RECORDS FOR PROCESSING Start Marker

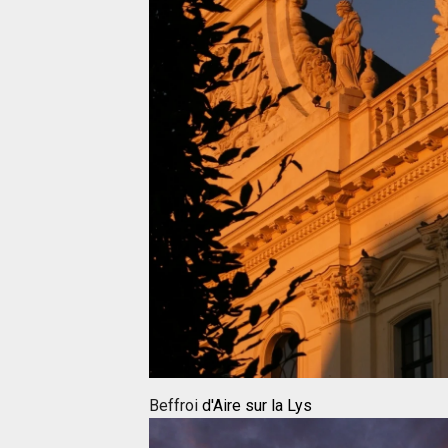
Beffroi
d'Aire sur la Lys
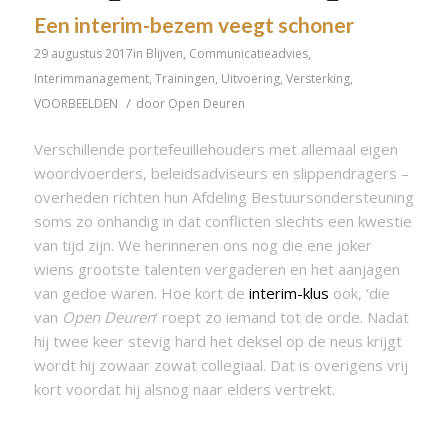
Een interim-bezem veegt schoner
29 augustus 2017
in
Blijven
,
Communicatieadvies
,
Interimmanagement
,
Trainingen
,
Uitvoering
,
Versterking
,
/
VOORBEELDEN
door
Open Deuren
Verschillende portefeuillehouders met allemaal eigen
woordvoerders, beleidsadviseurs en slippendragers –
overheden richten hun Afdeling Bestuursondersteuning
soms zo onhandig in dat conflicten slechts een kwestie
van tijd zijn. We herinneren ons nog die ene joker
wiens grootste talenten vergaderen en het aanjagen
van gedoe waren. Hoe kort de
interim-klus
ook, ‘die
van
Open Deuren
‘ roept zo iemand tot de orde. Nadat
hij twee keer stevig hard het deksel op de neus krijgt
wordt hij zowaar zowat collegiaal. Dat is overigens vrij
kort voordat hij alsnog naar elders vertrekt.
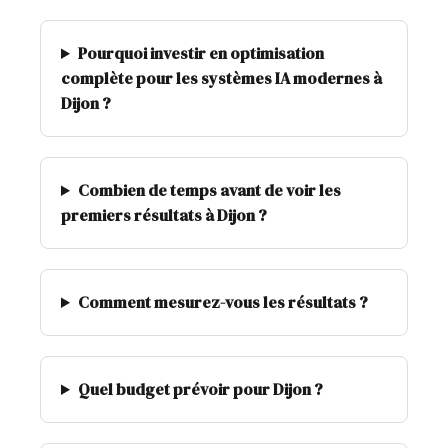
Pourquoi investir en optimisation
complète pour les systèmes IA modernes à
Dijon ?
Combien de temps avant de voir les
premiers résultats à Dijon ?
Comment mesurez-vous les résultats ?
Quel budget prévoir pour Dijon ?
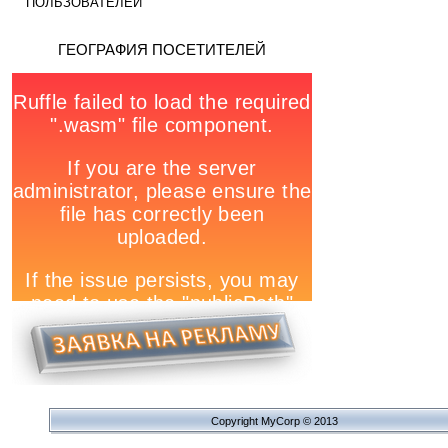
ПОЛЬЗОВАТЕЛЕЙ
ГЕОГРАФИЯ ПОСЕТИТЕЛЕЙ
Copyright MyCorp © 2013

RECORDS FOR PROCESSING End Marker

- [ASSIGNMENT]: Which lines in the entries above contain the string "kort", counting only matches with the same capitalization? Copy each such line in full.

- [SOLUTION TO THIS PROBLEM]:
van gedoe waren. Hoe kort de
kort voordat hij alsnog naar elders vertrekt.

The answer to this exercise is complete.